“是吗?那她现在怎么样了?”
时萱摇头,伤感的说:“她去世了。”
胡毅鑫也跟着消沉下去,说:“我妹妹也是,她在我上小学的时候也没了。”
一时之间,书店弥漫着悲伤的气息。赵霁舟从书架中间探出头,看着两个小可怜,终于相信物以类聚,同类相吸的道理了。

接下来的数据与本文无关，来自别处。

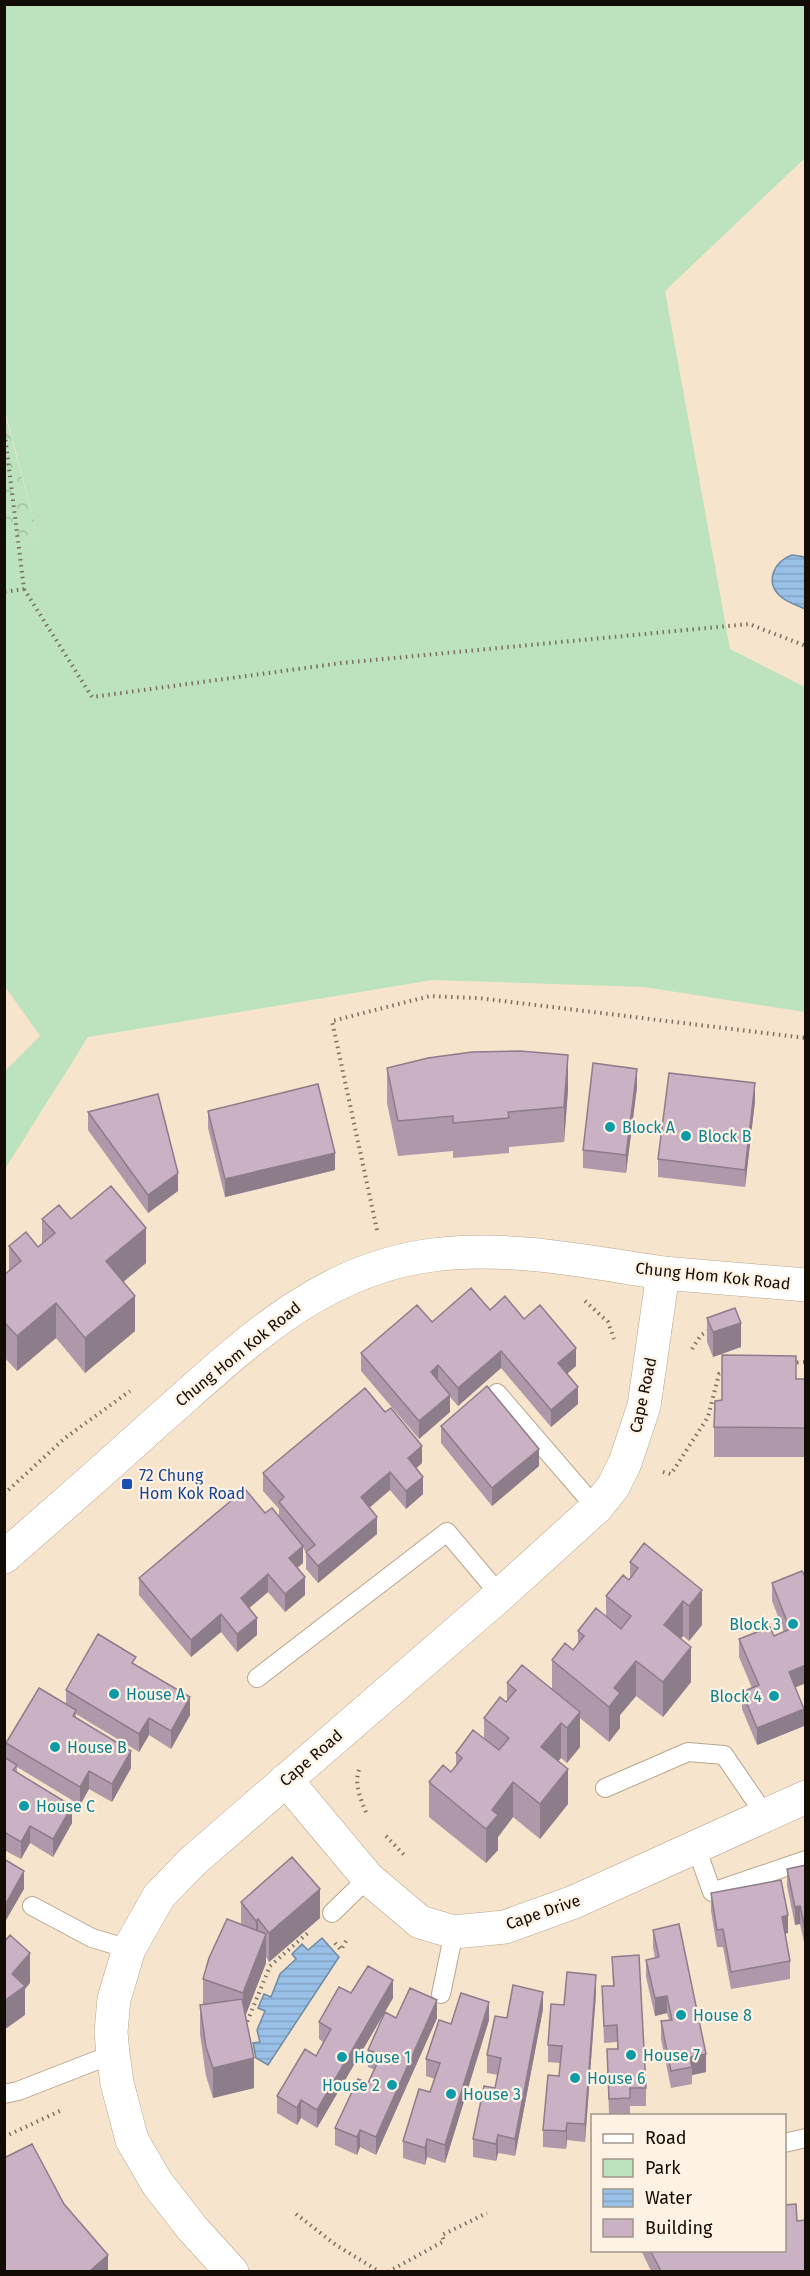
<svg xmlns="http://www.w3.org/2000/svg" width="810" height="2276" viewBox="0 0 810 2276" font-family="'Fira Sans',sans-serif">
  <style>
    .green { fill: #bce3bd }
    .park { fill: url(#park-crowns) }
    .water { fill: url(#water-rules); stroke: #718aa3; stroke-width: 1.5 }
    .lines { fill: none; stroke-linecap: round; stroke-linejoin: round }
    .service-casing { stroke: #b8a68f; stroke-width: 20 }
    .minor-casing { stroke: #b8a68f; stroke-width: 34 }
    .tertiary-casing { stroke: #b8a68f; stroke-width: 34 }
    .path { stroke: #7b6f60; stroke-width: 4; stroke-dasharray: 1.5 4.5; stroke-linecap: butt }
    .service { stroke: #fff; stroke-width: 18 }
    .minor { stroke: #fff; stroke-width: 33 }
    .tertiary { stroke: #fff; stroke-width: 33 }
    .wall { fill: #ae98a9 }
    .shaded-wall { fill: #8d7c89 }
    .building { fill: #cab1c4; stroke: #8d7c89; stroke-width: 1.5 }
    .culture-dot { fill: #0f9aa8; stroke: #fef2e4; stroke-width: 2 }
    .transit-dot { fill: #1a4fb4; stroke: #fef2e4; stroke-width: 2 }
    .labels { text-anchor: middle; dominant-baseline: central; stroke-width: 4.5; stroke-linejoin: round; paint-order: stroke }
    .culture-label { font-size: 16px; fill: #0d838f; stroke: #fef2e4; text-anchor: start }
    .street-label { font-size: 16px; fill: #130c05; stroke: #fef2e4 }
    .transit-label { font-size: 16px; fill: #164399; stroke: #fef2e4; text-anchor: start }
  </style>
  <defs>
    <pattern id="park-crowns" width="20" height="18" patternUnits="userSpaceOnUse" patternTransform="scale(1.5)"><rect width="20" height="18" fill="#bce3bd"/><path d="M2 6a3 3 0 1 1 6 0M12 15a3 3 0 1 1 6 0" fill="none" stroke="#a1c2a1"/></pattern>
    <pattern id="water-rules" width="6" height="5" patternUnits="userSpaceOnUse" patternTransform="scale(1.5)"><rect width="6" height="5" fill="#99c0e7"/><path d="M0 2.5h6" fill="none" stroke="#83a4c5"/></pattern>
  </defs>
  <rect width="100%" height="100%" fill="#f7e4cc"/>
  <path class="green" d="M5 5H805V158L665 291 730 649 805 687V1012L644 987 432 980 88 1037 5 1169V1071L40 1036 4 985 5 542 38 536 5 411Z"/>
  <path class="park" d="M4 411 38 536 5 542H4Z"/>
  <path class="water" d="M792 555 805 557V609C797 605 786 602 780 596 764 581 775 561 792 555Z
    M322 1938 339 1957 268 2065 256 2058 253 2043 260 2042 257 2030 265 2011 258 2008 264 1994 271 1997 280 1974 296 1959 292 1954 302 1944 308 1950Z"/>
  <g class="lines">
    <defs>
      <path id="service" d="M497 1393 596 1508
        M257 1678 447 1532 500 1595
        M605 1788 688 1752 724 1755 765 1815
        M696 1847 712 1892 806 1860
        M32 1906 92 1938 129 1949
        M332 1913 368 1878
        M441 1994 454 1932
        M4 2094 18 2091 113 2054
        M784 2143 806 2138"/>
      <path id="minor" d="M4 1557C57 1511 109 1465 161 1418 243 1346 319 1269 433 1255 509 1245 588 1262 663 1273
        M286 1780 368 1878 420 1922 454 1932 505 1927 574 1902 806 1797"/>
      <path id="tertiary" d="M232 2272 192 2228 157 2183 132 2140 117 2083 113 2054 111 2032 114 1999 129 1949 159 1896 193 1861 500 1595 596 1508 613 1487 625 1463 644 1406 663 1273 806 1285"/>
    </defs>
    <use href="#service" class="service-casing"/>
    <use href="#minor" class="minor-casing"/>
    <use href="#tertiary" class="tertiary-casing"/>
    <path class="path" d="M4 428 24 589 4 592
      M24 589 92 697 342 663 749 624 806 646
      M377 1230 332 1021 430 996 478 998 806 1038
      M585 1301 608 1322 614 1339
      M692 1349 701 1335 711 1329
      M791 1363 806 1362
      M663 1472 671 1474 708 1417 719 1374 725 1372
      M4 1494 65 1438 130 1391
      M359 1770C354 1783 361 1802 367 1814
      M386 1836 406 1857
      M335 1943 341 1950 346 1941
      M245 2027 270 1966 309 1932
      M4 2137 62 2110
      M296 2214 336 2245 380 2272
      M303 2272H305
      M388 2272 444 2241 442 2235 487 2213"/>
    <use href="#service" class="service"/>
    <use href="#minor" class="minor"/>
    <use href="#tertiary" class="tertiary"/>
  </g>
  <path class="wall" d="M387 1068 568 1090 564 1142 509 1147V1153L453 1158V1151L398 1156 387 1103Z
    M637 1087 626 1173 583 1168V1150Z
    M755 1101 745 1187 658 1177V1159Z
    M208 1111 335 1170 225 1197 208 1128Z
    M88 1112 178 1191 148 1213 88 1130Z
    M42 1219H71L146 1263 123 1282 135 1331 85 1373 56 1338 17 1371 4 1357V1275L9 1271V1246L38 1247 42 1244Z
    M490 1310 524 1319 576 1366 567 1374 578 1404 551 1427 501 1368 458 1406 450 1397V1412L419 1439 361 1371V1353L432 1322Z
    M707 1318 741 1347 713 1357 707 1342Z
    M796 1379H806V1457H714V1427L722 1400Z
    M441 1426 539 1466 492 1506 441 1443Z
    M422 1463 416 1468 423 1494 406 1509 390 1490 377 1500 369 1507 377 1534 318 1583 306 1569V1552L303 1548V1563L297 1568 305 1595 285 1612 268 1592 249 1608 257 1635 237 1652 221 1632 191 1657 139 1595V1578L265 1513 279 1516V1509L263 1491V1473Z
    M644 1543 702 1625 689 1641 683 1636 681 1639 691 1682 663 1717 636 1696 620 1715V1728L609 1742 580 1718V1747L567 1763 561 1758 558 1761 568 1804 540 1839 513 1817 498 1837V1850L486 1863 429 1817V1782L451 1772 456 1766V1753L484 1739V1718L507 1701V1683L552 1689V1660L573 1650 578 1644V1631L606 1617V1596L630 1579V1562Z
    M806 1578V1683L795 1687 804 1726 757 1745 742 1709V1692L752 1688 739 1657V1639L774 1636 784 1632 772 1601V1583Z
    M136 1665 190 1715 171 1749 149 1735 139 1752 76 1714V1718L131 1768 112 1802 89 1789 80 1805 17 1767V1773L72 1823 53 1857 30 1843 21 1859 4 1850V1757L6 1759V1743L66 1704V1690Z
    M806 1865V1951L800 1924 795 1925 787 1886V1869Z
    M711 1893 788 1933 785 1934 790 1961V1979L731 1989 723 1947H717L711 1911Z
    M241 1902 320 1918 269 1962 266 1957V1963L245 2016 254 2088 213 2098 206 2076 200 2034V2005H203V1979L241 1925Z
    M653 1930 706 2072 692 2075V2084L671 2088 661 2039V2021L669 2020 667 2013 655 2016 646 1977V1960L655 1958 653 1947Z
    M612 1957 646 2088V2106H630V2115H609L607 2049H617V2042L604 2043 602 1986H613Z
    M351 1993 393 1998 317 2128 301 2118 297 2125 277 2113V2096L316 2056 323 2042 319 2039V2022Z
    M596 1993 585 2142 567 2140 566 2149 543 2147V2130L559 2076 560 2063 548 2062V2045L564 2005Z
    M543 2009 515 2156 498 2153 496 2161 473 2157V2139L495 2088 498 2075 487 2073V2055L507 2018Z
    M396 2018H437L376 2155 360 2147 357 2155 335 2145V2128L368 2083 375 2070 368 2067V2050Z
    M489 2020 445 2163 427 2157 425 2165 403 2158V2141L430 2092 435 2079 426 2076V2059L451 2024Z
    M797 2221 806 2271H651L641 2250H784Z"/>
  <path class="shaded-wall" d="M568 1055V1090L564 1142V1107Z
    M637 1069V1087L626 1173V1155Z
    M755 1083V1101L745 1187V1170Z
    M335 1153V1170L225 1197V1179Z
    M178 1173V1191L148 1213V1195Z
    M146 1228V1263L106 1296V1261Z
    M135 1296V1331L85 1373V1338Z
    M56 1303V1338L17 1371V1336Z
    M741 1323V1347L713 1357V1332Z
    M576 1348V1366L558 1381V1363Z
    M501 1351V1368L458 1406V1388Z
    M438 1365V1383L431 1372Z
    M578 1387V1404L551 1427V1410Z
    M450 1395V1412L419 1439V1421Z
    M422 1446V1463L408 1476V1458Z
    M539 1449V1466L492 1506V1488Z
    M390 1472V1490L361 1515V1497Z
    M423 1477V1494L406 1509V1491Z
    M377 1517V1534L318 1583V1566Z
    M303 1546V1563L289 1575V1558Z
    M268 1574V1592L241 1615V1598Z
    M305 1577V1595L285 1612V1594Z
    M702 1590V1625L689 1641V1606Z
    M683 1601V1636L664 1660V1625Z
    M221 1614V1632L191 1657V1640Z
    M257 1618V1635L237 1652V1634Z
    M691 1647V1682L663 1717V1682Z
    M636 1661V1696L620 1715V1728L609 1742V1707L614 1688Z
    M806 1665V1683L789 1690V1672Z
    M190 1697V1715L171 1749V1731Z
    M804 1709V1726L757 1745V1728Z
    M580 1712V1747L567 1763V1728Z
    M149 1718V1735L139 1752V1734Z
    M561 1723V1758L541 1782V1747Z
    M131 1751V1768L112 1802V1784Z
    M568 1769V1804L540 1839V1804Z
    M89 1771V1789L80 1805V1787Z
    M513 1782V1817L498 1837V1850L486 1863V1829L492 1810Z
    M72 1806V1823L53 1857V1839Z
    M30 1826V1843L21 1859V1842Z
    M24 1871V1889L5 1922V1905Z
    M320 1889V1918L269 1962V1933Z
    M800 1906V1924L795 1925V1907Z
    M788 1915V1933L782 1934V1917Z
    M258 1919V1948L256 1950V1921Z
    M266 1934V1963L243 2022V1993Z
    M30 1953V1983L25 1989V2015L4 2030V2001L12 1974Z
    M596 1975V1993L585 2142V2124Z
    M393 1980V1998L317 2128V2110Z
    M543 1992V2009L515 2156V2139Z
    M667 1996V2013L655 2016V1998Z
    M437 2000V2018L376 2155V2137Z
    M489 2002V2020L445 2163V2145Z
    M706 2054V2072L692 2075V2067L690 2057Z
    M254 2058V2088L213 2098V2068Z
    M301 2100V2118L297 2125V2108Z
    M567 2123V2140L566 2149V2131Z
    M360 2130V2147L357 2155V2137Z
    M498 2135V2153L496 2161V2144Z
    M427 2139V2157L425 2165V2148Z
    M108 2255V2271H90Z"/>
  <path class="building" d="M520 1051 568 1055 564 1107 508 1112 509 1118 453 1123V1116L398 1121 387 1068 428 1058 472 1052Z
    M593 1063 637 1069 626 1155 583 1150Z
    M669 1073 755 1083 745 1170 658 1159Z
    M318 1084 335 1153 225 1179 208 1111Z
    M158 1094 178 1173 148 1195 88 1112Z
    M111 1186 146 1228 106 1261 135 1296 85 1338 56 1303 17 1336 4 1322V1275L21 1261 9 1246 26 1232 38 1247 55 1233 42 1219 59 1205 71 1219Z
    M471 1288 490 1310 505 1296 524 1319 540 1305 576 1348 558 1363 578 1387 551 1410 501 1351 458 1388 438 1365 431 1372 450 1395 419 1421 361 1353 417 1305 432 1322Z
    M735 1308 741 1323 713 1332 707 1318Z
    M722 1355 796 1356V1379H806V1428L714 1427 715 1401 722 1400Z
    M487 1386 539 1449 492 1488 441 1426Z
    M365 1388 385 1412 391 1408 422 1446 408 1458 423 1477 406 1491 390 1472 377 1483 361 1497 377 1517 318 1566 306 1552 315 1545 279 1502 284 1497 263 1473Z
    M245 1489 265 1513 272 1508 303 1546 289 1558 305 1577 285 1594 268 1574 241 1598 257 1618 237 1634 221 1614 191 1640 139 1578Z
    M644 1543 702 1590 689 1606 683 1601 664 1625 691 1647 663 1682 636 1661 614 1688 620 1693 609 1707 552 1660 565 1643 573 1650 584 1636 578 1631 596 1608 621 1629 631 1616 606 1596 623 1575 629 1580 638 1568 630 1562Z
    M802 1571 806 1578V1665L789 1672 804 1709 757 1728 742 1692 759 1685 739 1639 770 1627 774 1636 790 1629 772 1583Z
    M98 1634 136 1657 132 1663 190 1697 171 1731 149 1718 139 1734 66 1690Z
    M522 1665 580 1712 567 1728 561 1723 541 1747 568 1769 540 1804 513 1782 492 1810 498 1815 486 1829 429 1782 443 1765 451 1772 462 1758 456 1753 473 1730 499 1750 509 1738 484 1718 500 1697 506 1702 516 1690 507 1683Z
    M39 1688 76 1710 73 1716 131 1751 112 1784 89 1771 80 1787 6 1743Z
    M4 1757 17 1765 13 1770 72 1806 53 1839 30 1826 21 1842 4 1832Z
    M292 1857 320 1889 269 1933 258 1919 256 1921 241 1902Z
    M4 1859 24 1871 5 1905 4 1904Z
    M806 1865V1933L800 1906 795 1907 787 1869Z
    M781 1880 788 1915 782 1917 790 1961 731 1972 723 1929 717 1930 711 1893Z
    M227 1919 266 1934 243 1993 203 1979 209 1958Z
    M679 1924 706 2054 690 2057 692 2067 671 2071 661 2021 672 2020 667 1996 655 1998 646 1960 659 1957 653 1930Z
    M10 1935 30 1953 12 1974 25 1986 4 2001V1942Z
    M639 1955 646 2088H630V2098L609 2099 607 2049H618L617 2025 604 2026 602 1986H614L612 1957Z
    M368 1966 393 1980 317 2110 301 2100 297 2108 277 2096 305 2049 316 2056 331 2029 319 2022 339 1987 351 1993Z
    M567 1972 596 1975 585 2124 567 2123 566 2131 543 2130 548 2075 559 2076 562 2046 548 2045 551 2004 564 2005Z
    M513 1985 543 1992 515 2139 498 2135 496 2144 473 2139 484 2086 495 2088 501 2058 487 2055 495 2016 507 2018Z
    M410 1988 437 2000 376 2137 360 2130 357 2137 335 2128 358 2079 368 2083 381 2055 368 2050 385 2012 396 2018Z
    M461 1993 489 2002 445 2145 427 2139 425 2148 403 2141 419 2089 430 2092 440 2063 426 2059 439 2020 451 2024Z
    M242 1999 254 2058 213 2068 206 2047 200 2005Z
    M32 2144 64 2204 108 2255 90 2271H4V2158Z
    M796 2204 797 2221 806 2220V2271H661L650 2250H784V2205Z"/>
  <g class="culture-dot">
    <circle cx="610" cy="1127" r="6"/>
    <circle cx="686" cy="1136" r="6"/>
    <circle cx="793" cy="1624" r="6"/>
    <circle cx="114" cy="1694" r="6"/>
    <circle cx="774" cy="1696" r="6"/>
    <circle cx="55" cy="1747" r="6"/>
    <circle cx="24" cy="1806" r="6"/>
    <circle cx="681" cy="2015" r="6"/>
    <circle cx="631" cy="2055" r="6"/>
    <circle cx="342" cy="2057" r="6"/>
    <circle cx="575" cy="2078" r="6"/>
    <circle cx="392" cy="2085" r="6"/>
    <circle cx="451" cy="2094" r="6"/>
  </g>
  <rect class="transit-dot" x="121" y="1478" width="12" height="12" rx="3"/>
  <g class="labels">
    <g class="culture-label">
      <text x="622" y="1127">Block A</text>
      <text x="698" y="1136">Block B</text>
      <text x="781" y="1624" text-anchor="end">Block 3</text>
      <text x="126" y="1694">House A</text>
      <text x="762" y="1696" text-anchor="end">Block 4</text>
      <text x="67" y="1747">House B</text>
      <text x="36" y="1806">House C</text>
      <text x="693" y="2015">House 8</text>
      <text x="643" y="2055">House 7</text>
      <text x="354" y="2057">House 1</text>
      <text x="587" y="2078">House 6</text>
      <text x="380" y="2085" text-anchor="end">House 2</text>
      <text x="463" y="2094">House 3</text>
    </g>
    <g class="street-label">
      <text transform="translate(713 1276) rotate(6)">Chung Hom Kok Road</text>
      <text transform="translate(238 1354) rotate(-39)">Chung Hom Kok Road</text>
      <text transform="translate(643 1395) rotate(-78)">Cape Road</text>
      <text transform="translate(311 1758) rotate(-41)">Cape Road</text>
      <text transform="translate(543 1912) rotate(-19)">Cape Drive</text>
    </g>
    <g class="transit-label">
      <text x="139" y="1475">72 Chung<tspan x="139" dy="18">Hom Kok Road</tspan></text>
    </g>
  </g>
  <rect width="810" height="2276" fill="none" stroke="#130c05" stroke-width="12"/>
  <rect x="591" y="2114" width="195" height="138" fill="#fef2e4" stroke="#a0968b" stroke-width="1.5"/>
  <rect x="603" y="2134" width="30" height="9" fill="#ffffff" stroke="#a0968b" stroke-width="1.5"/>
  <text x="645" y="2144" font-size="18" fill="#130c05">Road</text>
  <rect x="603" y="2159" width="30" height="18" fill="#bce3bd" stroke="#a0968b" stroke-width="1.5"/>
  <text x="645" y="2174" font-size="18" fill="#130c05">Park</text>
  <rect x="603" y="2189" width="30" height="18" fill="url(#water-rules)" stroke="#a0968b" stroke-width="1.5"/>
  <text x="645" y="2204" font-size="18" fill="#130c05">Water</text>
  <rect x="603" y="2219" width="30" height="18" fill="#cab1c4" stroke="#a0968b" stroke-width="1.5"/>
  <text x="645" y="2234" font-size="18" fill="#130c05">Building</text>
</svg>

过了一会儿,时萱拍拍他的肩膀,安慰道:“你有这个心,她在天上能感受到。”
小胡用力地点点头,他也这么想的。然后振奋起来,讨论起考试的事情。
“时老师,你说我能考进去H医学院吗?他们对外面的学生要求好高。”
“还好,还是有学生考进去的。”
“十年了,不超过十个,叫很多吗?”胡京鑫惊奇的说。
时萱笑了:“这就不少了。H医学院自己的学生就有很多。”
小胡想了想说:“你们那专业更难!”
“心内科也是个不错的专业,介入技术发展很快。”
她跟他讲了梁然的事迹,他发的文章,出的成果。虽然梁然在某些方面不靠谱,但当医生还是很有一套的。
小胡听得心向往之。
赵霁舟挑挑眉,这是个和她一样的单线程的“好孩子”。他又摸了摸口袋里的小盒子,叹了口气决定再等一等。至少等到考研结束。
赵霁舟算了下日子,觉得自己真可怜。
接下来每天的晚饭,赵霁舟让谢云变着花样做些补脑的食物,脑花汤、核桃粥……他是真心希望小胡考试顺利。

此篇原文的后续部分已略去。